Noel Gregg: the Poowong North farmer raises calves that are exported to China.

CALF exporting can be risky but profitable and Noel Gregg is benefiting from the market.

The Poowong North farmer is making the most of his 96 acres, exporting more than 300 calves to China in the last year.

After giving up milking when he reached the age of retirement around six years ago, Noel wanted to keep the farm active.

“I have been a dairy farmer all my life, and this is the farm I have spent all of my life on,” he said.

“I just want to constructively use and work the farm.”

Moving into the export market was a gradual move for Noel.

“It was a progression from what a lot of dairy farmers do now; raise a few more calves and then that’s their extra pocket money and income,” he said.

“Then I gave up milking and thought well, what’s the most profitable but one constructive way I can manage my farm, and it’s worked very well.”

Noel buys his calves direct from local farmers, allowing him to pick up those suitable for exporting.

Around two years ago, new equipment was required to keep the farm productive.

“I realised that I would need to get some better equipment if I was going to continue to do this so I bought an Urban Automatic Calf Feeder,” Noel said.

“This year I have been able to do more calves than I have ever done before.”

◆ DATA PROVIDED:

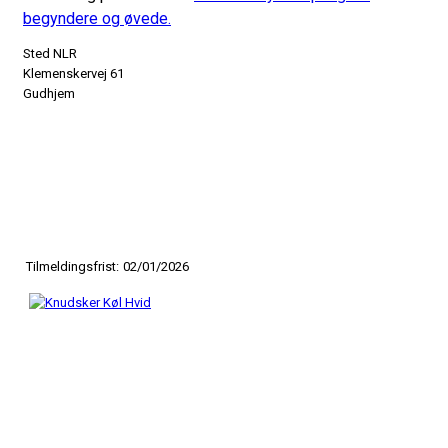
begyndere og øvede.
Sted
NLR
Klemenskervej 61
Gudhjem
Tilmeldingsfrist:
02/01/2026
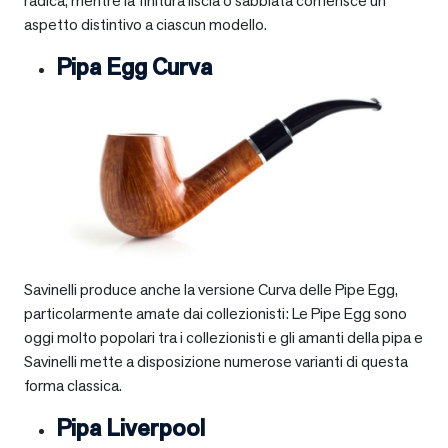
radica, mentre la finitura liscia o sabbiata conferisce un
aspetto distintivo a ciascun modello.
Pipa Egg Curva
Savinelli produce anche la versione Curva delle Pipe Egg,
particolarmente amate dai collezionisti: Le Pipe Egg sono
oggi molto popolari tra i collezionisti e gli amanti della pipa e
Savinelli mette a disposizione numerose varianti di questa
forma classica.
Pipa Liverpool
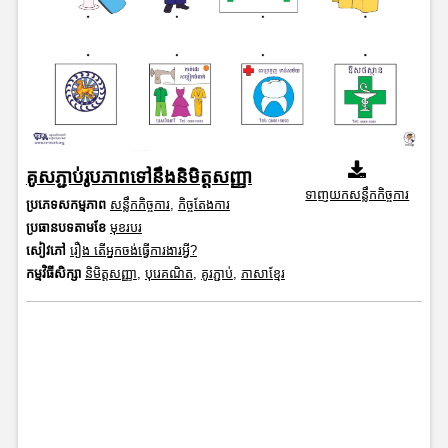
គូសភ្ជាប់រូបភាពទៅនឹងនិមិត្តសញ្ញា
ទាញយកសន្លឹកកិច្ចការ
ប្រភេទសកម្មភាព
សន្លឹកកិច្ចការ
,
កិច្ចតែងការ
ប្រធានបទតាមខែ
មុខរបរ
សៀវភៅ
រឿង តើអ្នកចង់ធ្វើការងារអ្វី?
កម្មវិធីសិក្សា
និមិត្តសញ្ញា
,
បុរេគណិត
,
គូរភ្ជាប់
,
ភាសាខ្មែរ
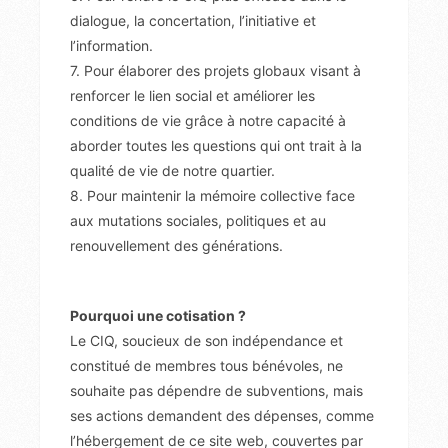
dialogue, la concertation, l’initiative et
l’information.
7. Pour élaborer des projets globaux visant à
renforcer le lien social et améliorer les
conditions de vie grâce à notre capacité à
aborder toutes les questions qui ont trait à la
qualité de vie de notre quartier.
8. Pour maintenir la mémoire collective face
aux mutations sociales, politiques et au
renouvellement des générations.
Pourquoi une cotisation ?
Le CIQ, soucieux de son indépendance et
constitué de membres tous bénévoles, ne
souhaite pas dépendre de subventions, mais
ses actions demandent des dépenses, comme
l’hébergement de ce site web, couvertes par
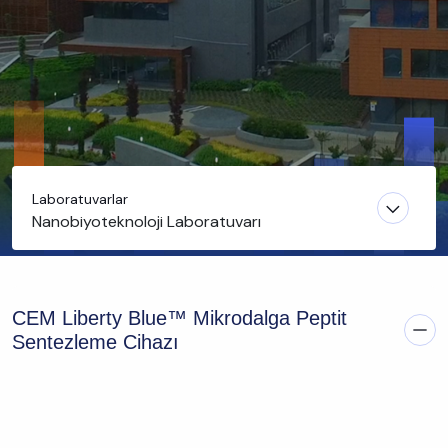
Laboratuvarlar
Nanobiyoteknoloji Laboratuvarı
CEM Liberty Blue™ Mikrodalga Peptit
Sentezleme Cihazı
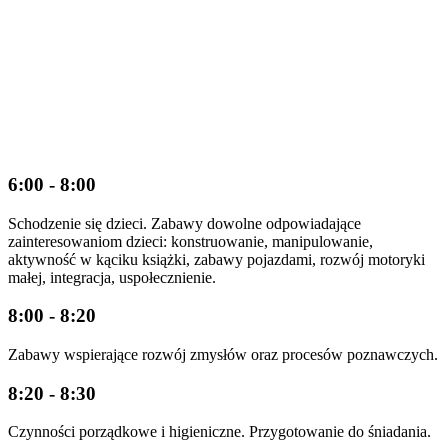
6:00 - 8:00
Schodzenie się dzieci. Zabawy dowolne odpowiadające
zainteresowaniom dzieci: konstruowanie, manipulowanie,
aktywność w kąciku książki, zabawy pojazdami, rozwój motoryki
małej, integracja, uspołecznienie.
8:00 - 8:20
Zabawy wspierające rozwój zmysłów oraz procesów poznawczych.
8:20 - 8:30
Czynności porządkowe i higieniczne. Przygotowanie do śniadania.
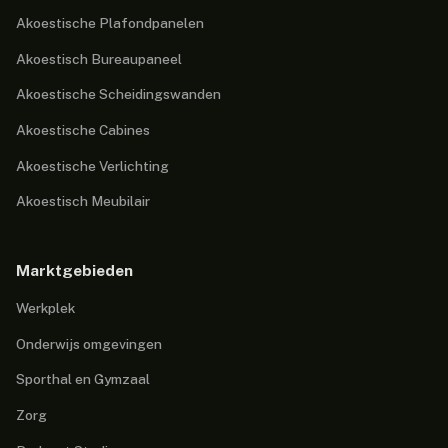
Akoestische Plafondpanelen
Akoestisch Bureaupaneel
Akoestische Scheidingswanden
Akoestische Cabines
Akoestische Verlichting
Akoestisch Meubilair
Marktgebieden
Werkplek
Onderwijs omgevingen
Sporthal en Gymzaal
Zorg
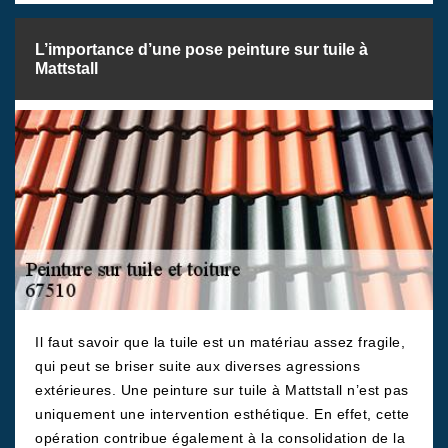
L’importance d’une pose peinture sur tuile à
Mattstall
Il faut savoir que la tuile est un matériau assez fragile,
qui peut se briser suite aux diverses agressions
extérieures. Une peinture sur tuile à Mattstall n’est pas
uniquement une intervention esthétique. En effet, cette
opération contribue également à la consolidation de la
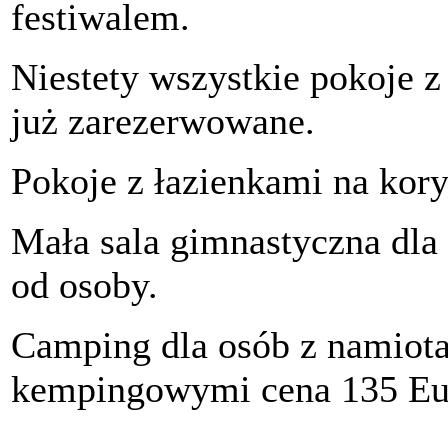
festiwalem.
Niestety wszystkie pokoje 
już zarezerwowane.
Pokoje z łazienkami na kory
Mała sala gimnastyczna dla
od osoby.
Camping dla osób z namiot
kempingowymi cena 135 Eur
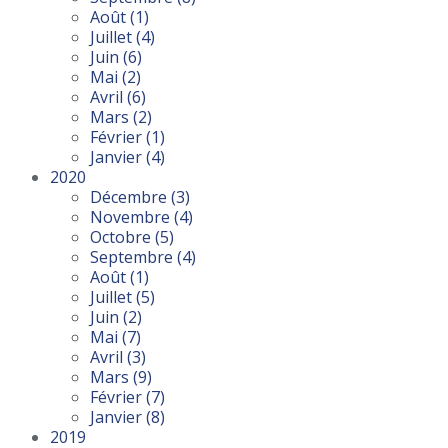
Août
(1)
Juillet
(4)
Juin
(6)
Mai
(2)
Avril
(6)
Mars
(2)
Février
(1)
Janvier
(4)
2020
Décembre
(3)
Novembre
(4)
Octobre
(5)
Septembre
(4)
Août
(1)
Juillet
(5)
Juin
(2)
Mai
(7)
Avril
(3)
Mars
(9)
Février
(7)
Janvier
(8)
2019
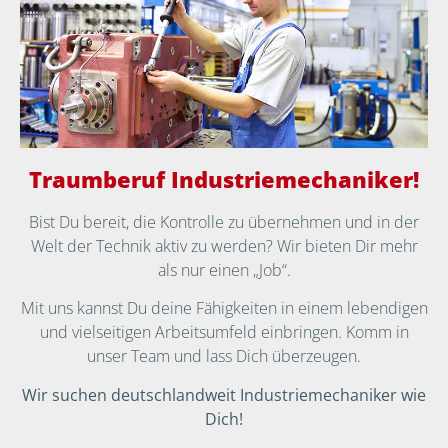
Traumberuf Industriemechaniker!
Bist Du bereit, die Kontrolle zu übernehmen und in der
Welt der Technik aktiv zu werden? Wir bieten Dir mehr
als nur einen „Job“.
Mit uns kannst Du deine Fähigkeiten in einem lebendigen
und vielseitigen Arbeitsumfeld einbringen. Komm in
unser Team und lass Dich überzeugen.
Wir suchen deutschlandweit Industriemechaniker wie
Dich!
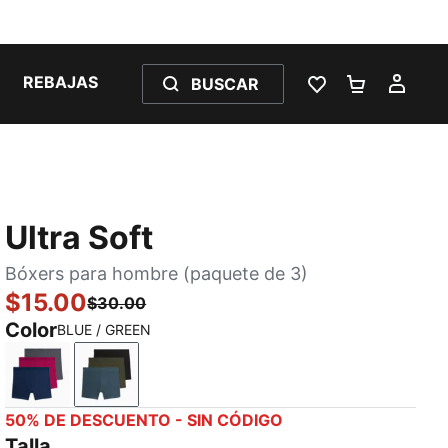
REBAJAS
BUSCAR
LISTA DE DESE
CARRITO 
MI C
Ultra Soft
Bóxers para hombre (paquete de 3)
$15.00
$30.00
Color
BLUE / GREEN
PINK / BLUE
BLUE / GREEN
50% DE DESCUENTO - SIN CÓDIGO
Talla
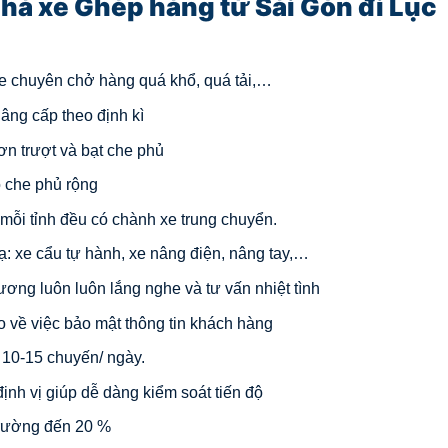
hà xe Ghép hàng từ Sài Gòn đi Lục
 xe chuyên chở hàng quá khổ, quá tải,…
âng cấp theo định kì
ơn trượt và bạt che phủ
ộ che phủ rộng
i mỗi tỉnh đều có chành xe trung chuyển.
ạ: xe cẩu tự hành, xe nâng điện, nâng tay,…
hương luôn luôn lắng nghe và tư vấn nhiệt tình
o về việc bảo mật thông tin khách hàng
ừ 10-15 chuyến/ ngày.
định vị giúp dễ dàng kiểm soát tiến độ
trường đến 20 %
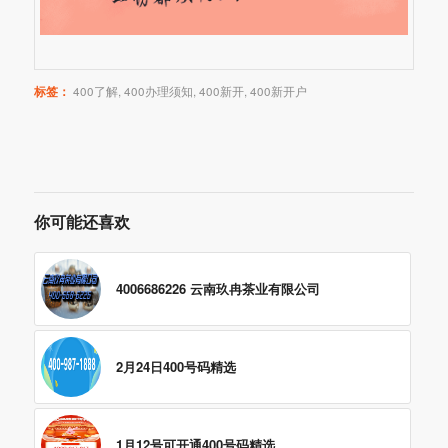
标签：
400了解
,
400办理须知
,
400新开
,
400新开户
你可能还喜欢
4006686226 云南玖冉茶业有限公司
2月24日400号码精选
1月12号可开通400号码精选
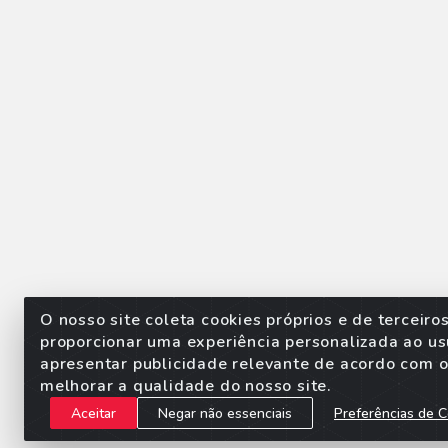
O nosso site coleta cookies próprios e de terceiro
proporcionar uma experiência personalizada ao us
apresentar publicidade relevante de acordo com o 
Sorpan - Rodovia dos Imigra
melhorar a qualidade do nosso site.
Aceitar
Negar não essenciais
Preferências de C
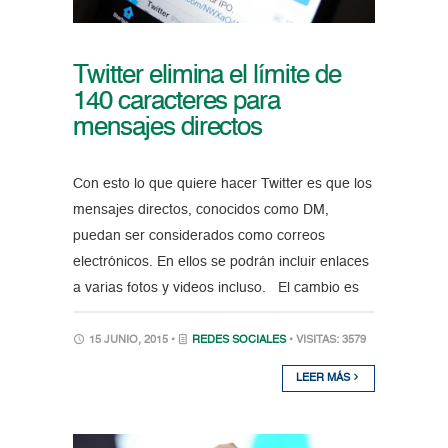
Twitter elimina el límite de
140 caracteres para
mensajes directos
Con esto lo que quiere hacer Twitter es que los
mensajes directos, conocidos como DM,
puedan ser considerados como correos
electrónicos. En ellos se podrán incluir enlaces
a varias fotos y videos incluso. El cambio es
15 JUNIO, 2015 •
REDES SOCIALES
• VISITAS: 3579
LEER MÁS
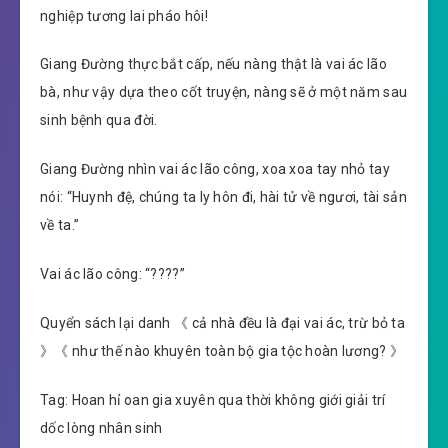
nghiệp tương lai pháo hôi!
Giang Đường thực bắt cấp, nếu nàng thật là vai ác lão
bà, như vậy dựa theo cốt truyện, nàng sẽ ở một năm sau
sinh bệnh qua đời.
Giang Đường nhìn vai ác lão công, xoa xoa tay nhỏ tay
nói: “Huynh đệ, chúng ta ly hôn đi, hài tử về ngươi, tài sản
về ta.”
Vai ác lão công: “????”
Quyển sách lại danh 《 cả nhà đều là đại vai ác, trừ bỏ ta
》《 như thế nào khuyên toàn bộ gia tộc hoàn lương? 》
Tag: Hoan hỉ oan gia xuyên qua thời không giới giải trí
dốc lòng nhân sinh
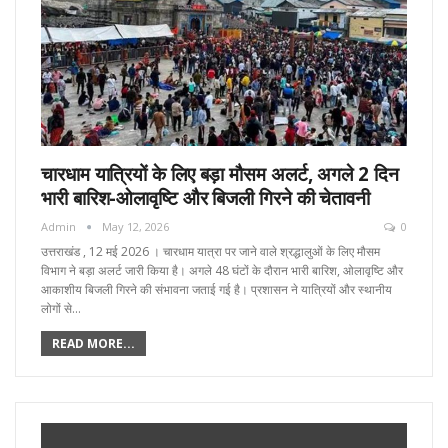
चारधाम यात्रियों के लिए बड़ा मौसम अलर्ट, अगले 2 दिन
भारी बारिश-ओलावृष्टि और बिजली गिरने की चेतावनी
Admin
May 12, 2026
0
उत्तराखंड , 12 मई 2026 । चारधाम यात्रा पर जाने वाले श्रद्धालुओं के लिए मौसम
विभाग ने बड़ा अलर्ट जारी किया है। अगले 48 घंटों के दौरान भारी बारिश, ओलावृष्टि और
आकाशीय बिजली गिरने की संभावना जताई गई है। प्रशासन ने यात्रियों और स्थानीय
लोगों से…
READ MORE...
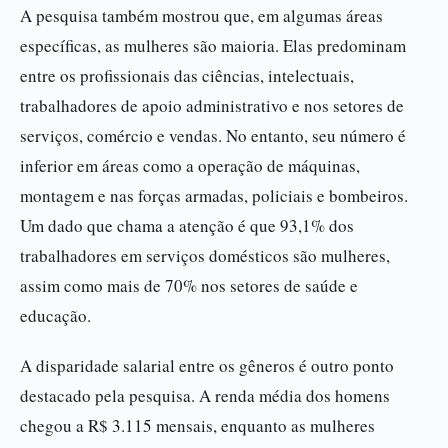
A pesquisa também mostrou que, em algumas áreas
específicas, as mulheres são maioria. Elas predominam
entre os profissionais das ciências, intelectuais,
trabalhadores de apoio administrativo e nos setores de
serviços, comércio e vendas. No entanto, seu número é
inferior em áreas como a operação de máquinas,
montagem e nas forças armadas, policiais e bombeiros.
Um dado que chama a atenção é que 93,1% dos
trabalhadores em serviços domésticos são mulheres,
assim como mais de 70% nos setores de saúde e
educação.
A disparidade salarial entre os gêneros é outro ponto
destacado pela pesquisa. A renda média dos homens
chegou a R$ 3.115 mensais, enquanto as mulheres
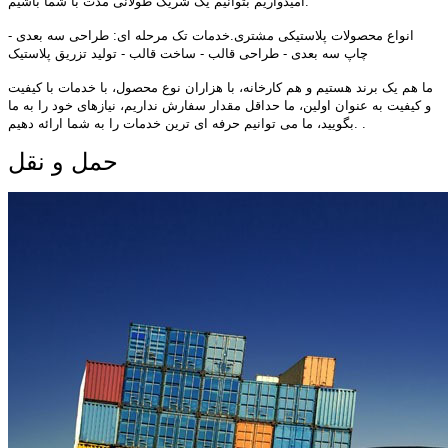
امیدواریم بتوانیم یک شریک طولانی مدت با شما باشیم.
انواع محصولات پلاستیکی مشتری.خدمات تک مرحله ای: طراحی سه بعدی -
چاپ سه بعدی - طراحی قالب - ساخت قالب - تولید تزریق پلاستیک
ما هم یک برند هستیم و هم کارخانه، با هزاران نوع محصول، با خدمات با کیفیت
و کیفیت به عنوان اولین، ما حداقل مقدار سفارش نداریم، نیازهای خود را به ما
بگویید، ما می توانیم حرفه ای ترین خدمات را به شما ارائه دهیم. .
حمل و نقل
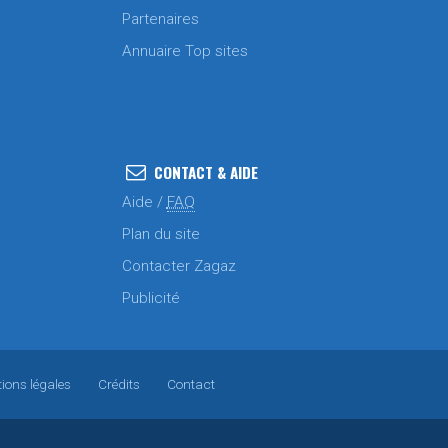
Partenaires
Annuaire Top sites
CONTACT & AIDE
Aide /
FAQ
Plan du site
Contacter Zagaz
Publicité
ions légales
Crédits
Contact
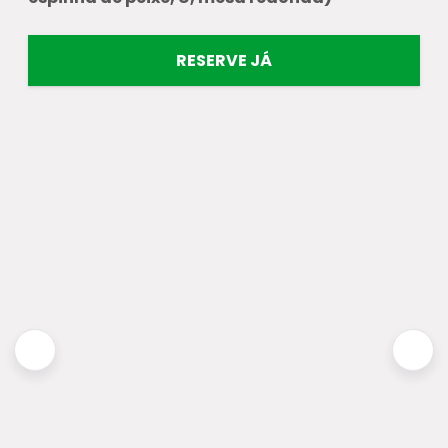
RESERVE JÁ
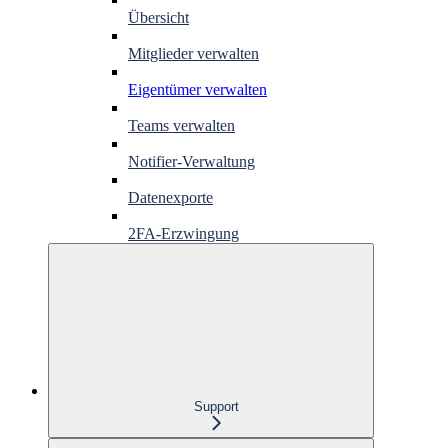
Übersicht
Mitglieder verwalten
Eigentümer verwalten
Teams verwalten
Notifier-Verwaltung
Datenexporte
2FA-Erzwingung
Support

◆ USING THE INFORMATION:
1 - Echo the calf-export article word for word, everything from "CALF exporting can" down to "the last year.".
2 - Duplicate the entries precisely, everything from their start down to the line containing "Sentezleme Cihazı", both ends included. Leave out the picture markers.

◆ ANSWERS TO THE EXERCISES:
1 -
CALF exporting can be risky but profitable and Noel Gregg is benefiting from the market.

The Poowong North farmer is making the most of his 96 acres, exporting more than 300 calves to China in the last year.

2 -
begyndere og øvede.
Sted
NLR
Klemenskervej 61
Gudhjem
Tilmeldingsfrist:
02/01/2026
radica, mentre la finitura liscia o sabbiata conferisce un
aspetto distintivo a ciascun modello.
Pipa Egg Curva
Savinelli produce anche la versione Curva delle Pipe Egg,
particolarmente amate dai collezionisti: Le Pipe Egg sono
oggi molto popolari tra i collezionisti e gli amanti della pipa e
Savinelli mette a disposizione numerose varianti di questa
forma classica.
Pipa Liverpool
គូសភ្ជាប់រូបភាពទៅនឹងនិមិត្តសញ្ញា
ទាញយកសន្លឹកកិច្ចការ
ប្រភេទសកម្មភាព
សន្លឹកកិច្ចការ
,
កិច្ចតែងការ
ប្រធានបទតាមខែ
មុខរបរ
សៀវភៅ
រឿង តើអ្នកចង់ធ្វើការងារអ្វី?
កម្មវិធីសិក្សា
និមិត្តសញ្ញា
,
បុរេគណិត
,
គូរភ្ជាប់
,
ភាសាខ្មែរ
dialogue, la concertation, l’initiative et
l’information.
7. Pour élaborer des projets globaux visant à
renforcer le lien social et améliorer les
conditions de vie grâce à notre capacité à
aborder toutes les questions qui ont trait à la
qualité de vie de notre quartier.
8. Pour maintenir la mémoire collective face
aux mutations sociales, politiques et au
renouvellement des générations.
Pourquoi une cotisation ?
Le CIQ, soucieux de son indépendance et
constitué de membres tous bénévoles, ne
souhaite pas dépendre de subventions, mais
ses actions demandent des dépenses, comme
l’hébergement de ce site web, couvertes par
Laboratuvarlar
Nanobiyoteknoloji Laboratuvarı
CEM Liberty Blue™ Mikrodalga Peptit
Sentezleme Cihazı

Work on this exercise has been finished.